Workers step up demands ahead of structural reform of major ports
Port workers’ unions are stepping up their demands as the Shipping Ministry looks set to take up a Bill in the upcoming winter session of Parliament on converting the 11 major ports that are currently run as ‘trusts’ into ‘authorities’. The conversion move is seen as the biggest structural reform in the ports sector in more than five decades.
Port and dock workers affiliated to the Water Transport Workers Federation of India are observing a ‘demands week’ from October 20. The workers held a ‘protest day’ on Thursday at all the major port trusts urging the government to accept the recommendations of the Parliamentary Standing Committee on the Major Port Authorities (MPA) Bill before putting it to vote.
“There are some clauses (in the Bill) which give the impression that the proposed Bill provides the Government more teeth to allow private players in the port sector which may, in future take full control over the port activities,” the standing committee wrote in its July 18 report.
“The committee recommends that the Shipping Ministry should remove the fears of the stakeholders on the issue of privatisation of ports and ensure that the administrative, managerial and financial control of the port will remain with the port managements”.
“The board of a major port authority shall be bound by the directions on questions of policy as the Central government may give in writing from time to time. The board shall be given an opportunity to express its views before any direction is given by the Central Government, but the decision of the Central Government on whether a question is one of policy or not shall be final and binding on the Board,” according to clause 50 of the Bill.
“After the Port Trust Board is converted into Port Authority with Director Board of the Authorities as envisaged in the new Act, the power of the Central Government to issue directions to the Directors of the Board may finally lead to converting the Port Authorities into companies through an executive order of the Central Government,” says T Narendra Rao, general secretary, Water Transport Workers’ Federation of India.
“The Committee is also agreeable to the apprehension of the employee unions that retaining Section 111 of the MPT Act in the new Bill may be intentional to use it at the appropriate time by the Government and may endanger the very interest of the Major Ports, particularly when the ongoing policy of privatisation is aggressively pursued by the Central Government. The power given to Central Government under Clause 50 to issue directions to the Directors of the Board may lead to converting the Port Authorities into companies through an executive order of the Central Government. The Committee recommends that the Government should not misuse the provision given under this clause for any such activities as pointed out by the stakeholders,” the standing committee wrote.

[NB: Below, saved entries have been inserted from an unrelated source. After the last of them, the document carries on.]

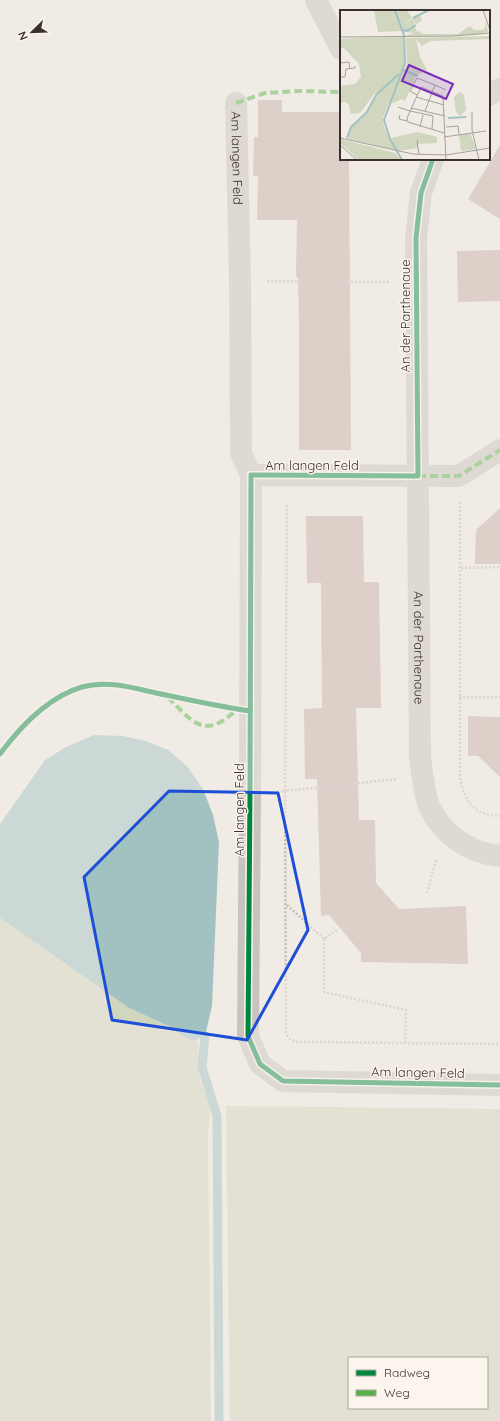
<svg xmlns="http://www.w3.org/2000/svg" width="500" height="1421" viewBox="0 0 500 1421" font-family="Quicksand,sans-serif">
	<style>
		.green { fill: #d1d6bf; fill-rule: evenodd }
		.water { fill: #a1c2c1 }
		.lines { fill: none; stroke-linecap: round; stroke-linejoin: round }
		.stream { stroke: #a1c2c1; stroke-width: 9 }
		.building { fill: #c3afa7 }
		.path { stroke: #c2bbb6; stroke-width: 2.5; stroke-dasharray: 2 2; stroke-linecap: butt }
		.street { stroke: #c9c3be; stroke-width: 22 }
		.quiet { stroke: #57b246; stroke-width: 4; stroke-dasharray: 8 4; stroke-linecap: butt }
		.cycleway-casing { stroke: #fbf5ee; stroke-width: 8 }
		.cycleway { stroke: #00873e; stroke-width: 5 }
		.marked { fill: none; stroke: #1d4ed8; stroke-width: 3; stroke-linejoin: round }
		.labels { text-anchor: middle; stroke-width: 3; stroke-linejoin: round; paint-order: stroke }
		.street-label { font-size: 13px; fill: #3b302b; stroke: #fbf5ee }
		.inset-river { fill: none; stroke: #a1c2c1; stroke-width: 2 }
		.inset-road { fill: none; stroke: #a8a09b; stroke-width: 1 }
		.view { fill: #7b2cbf; fill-opacity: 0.15; stroke: #7b2cbf; stroke-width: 2 }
		.inset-edge { fill: none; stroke: #3b302b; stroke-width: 2 }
	</style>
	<rect width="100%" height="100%" fill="#f0ebe5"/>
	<!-- green -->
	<g class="green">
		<polygon points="0,918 129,1008 164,1023 189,1039 198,1039 200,1079 211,1109 208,1134 211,1421 0,1421"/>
		<path d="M226 1106 500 1109V1421H230ZM349 1358H487V1408H349Z"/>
	</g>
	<!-- water -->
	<polygon class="water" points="94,735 123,736 146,741 168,750 187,766 203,789 213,815 219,842 212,1006 205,1036 195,1040 186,1038 169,1026 129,1008 0,918 0,824 45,760 66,747"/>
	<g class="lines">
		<!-- stream -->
		<polyline class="stream" points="205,1036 202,1067 217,1116 219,1421"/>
	</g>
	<!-- building -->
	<g class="building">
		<polygon points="258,100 282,100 282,112 341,112 341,159 349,159 351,450 299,450 299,321 298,277 296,277 297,220 257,220 258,176 253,176 254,137 258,137"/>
		<polygon points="500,145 500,219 468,199"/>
		<polygon points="500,250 500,301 458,302 457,251"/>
		<polygon points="500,508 500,564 475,564 476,530"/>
		<polygon points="306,516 363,516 364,582 379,582 381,708 356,708 359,820 375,820 376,883 399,909 466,906 468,964 361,962 361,953 329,915 321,916 317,779 305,779 304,709 322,708 321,583 307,583"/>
		<polygon points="468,716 500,717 500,777 478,756 468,756"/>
	</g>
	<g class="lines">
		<!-- path -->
		<g class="path">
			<polyline points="267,281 390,282"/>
			<path d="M460 502V779C465 802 474 815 500 816"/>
			<polyline points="461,568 500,567"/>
			<polyline points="459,697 500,697"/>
			<polyline points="396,779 285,791 286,1034 290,1039 296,1042 500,1044"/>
			<polyline points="277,792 285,791 287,503"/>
			<polyline points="427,893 436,859"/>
			<polyline points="287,905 324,939 337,930"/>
			<polyline points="324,939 324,992 406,1010 405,1043"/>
		</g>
		<!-- street -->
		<g class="street">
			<polyline points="316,0 341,49"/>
			<polyline points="489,95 500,89"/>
			<path id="s1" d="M236 103 240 281 241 453 251 475"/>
			<path id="s2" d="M433 159 421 193 416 238 420 756C422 771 424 797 431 810 445 837 471 853 500 856"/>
			<polyline points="500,450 459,476 251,475 250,792 248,1036 260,1064 283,1081 500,1085"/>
		</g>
		<!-- quiet -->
		<g class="quiet">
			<polyline points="236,103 265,93 300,91 341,92"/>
			<polyline points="418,476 459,476 500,450"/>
			<path d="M168 697C192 722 205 741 237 709"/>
		</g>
		<!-- cycleway casing -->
		<g class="cycleway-casing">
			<g id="cycleway">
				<polyline points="433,159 421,193 416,238 418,476 251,475 250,792 248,1036 260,1064 283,1081 500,1085"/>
				<path d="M0 754C20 727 48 697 82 687 110 679 139 690 166 695 194 701 222 707 250 711"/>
			</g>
		</g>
		<!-- cycleway -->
		<use href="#cycleway" class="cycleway"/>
	</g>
	<!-- marked area -->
	<path d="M0 0H500V1421H0ZM169 791 278 793 308 930 247 1040 112 1020 84 877Z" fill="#f0ebe5" fill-opacity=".55" fill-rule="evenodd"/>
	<path class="marked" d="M169 791 278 793 308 930 247 1040 112 1020 84 877Z"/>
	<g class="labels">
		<!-- street labels -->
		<g class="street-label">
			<text dy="5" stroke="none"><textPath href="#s1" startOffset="55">Am langen Feld</textPath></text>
			<text transform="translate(405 316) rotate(-90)" y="5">An der Parthenaue</text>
			<text x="312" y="470">Am langen Feld</text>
			<text dy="5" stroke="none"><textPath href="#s2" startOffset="491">An der Parthenaue</textPath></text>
			<text transform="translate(239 810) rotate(-90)" y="5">Am langen Feld</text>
			<text transform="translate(418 1072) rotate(1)" y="5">Am langen Feld</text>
		</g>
	</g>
	<!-- overview -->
	<g transform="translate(340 10)">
		<rect width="150" height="150" fill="#f0ebe5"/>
		<path d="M34 0H55L63 21 38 22ZM56 0H67L72 8 65 13 80 5 82 11 76 14 73 11 77 23 64 22ZM146 11 148 22 134 25 66 26 79 21 82 24H118L130 16 134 20H141L145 18ZM150 26V29L91 31 82 36 76 29 80 47 87 60 76 66 65 91 61 89 54 93 49 92 63 61 75 65 64 61 67 52 66 28ZM63 27 65 53 43 107 44 117 55 140 7 129 11 117 27 103 36 86 42 80 34 84 20 103 11 104 9 95 6 92 0 93V76L15 74 21 67 19 54 4 38 0 39V29H22L0 28ZM120 82 124 85 126 100 120 106 116 102 114 87ZM78 122 97 127V133L77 134 78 138 57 141 51 128ZM130 123 136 139 121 141 119 125ZM0 129 55 143 61 150H19L0 133Z" fill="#d1d6bf"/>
		<path class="inset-river" d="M55 0 64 25 65 53 44 110 50 129 62 150M73 8 89 0M63 20 67 21 76 15M63 60 78 66M108 108 126 107M7 128 11 117 27 102 36 85 59 64"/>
		<path class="inset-road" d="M143 0 150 20M0 27 112 26 150 23M0 53 9 52 10 59M0 67H5L6 59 15 58V56M95 75 106 80M77 85 70 81 77 68 95 75 85 101M76 87 104 95M58 97 70 101M71 98 105 106M70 101 93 106 92 119M132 102V120L139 150M60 105 59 109 67 111M80 117 83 105M106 117 118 116 119 124M104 123 68 112 67 108 81 77 103 86 106 150M104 127 146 121M0 128 73 144 106 145 150 138M77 130 79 145M0 135 17 150"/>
		<path class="view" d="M69 55 113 74 106 89 62 71Z"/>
		<rect width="150" height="150" class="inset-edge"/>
	</g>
	<!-- legend -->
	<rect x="348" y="1357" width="140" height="52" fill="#fbf5ee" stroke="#aea6a0"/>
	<rect x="356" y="1370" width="20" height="6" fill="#00873e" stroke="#aea6a0"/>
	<text x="384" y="1377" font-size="12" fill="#3b302b">Radweg</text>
	<rect x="356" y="1390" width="20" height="6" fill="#57b246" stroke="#aea6a0"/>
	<text x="384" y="1397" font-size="12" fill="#3b302b">Weg</text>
	<!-- north arrow -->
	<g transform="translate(32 32) rotate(247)" stroke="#fbf5ee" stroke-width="3" paint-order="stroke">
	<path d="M0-3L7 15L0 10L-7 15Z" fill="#3b302b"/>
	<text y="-6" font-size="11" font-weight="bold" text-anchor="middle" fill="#3b302b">N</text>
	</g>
</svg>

“There is no such provision in the MPA Bill which provides for corporatisation or privatisation of major ports. The object of the MPA Bill is to modernise the institutional structure of major ports by bringing in autonomy, professionalism and strengthen decision-making. Accordingly, the issue of control of Major Ports by MNCs does not arise. It is however to be noted that 100 per cent FDI is already permitted in the port sector under the automatic route to develop individual berths in any of the ports,” a Ministry spokesman said.
The Ministry is examining the recommendations of the standing committee.
“We are aiming to pass the Bill in the upcoming Winter Session of Parliament. We will try, but we don’t know. The examination of the recommendations will take some more time because there are several processes involved,” the Ministry spokesman added.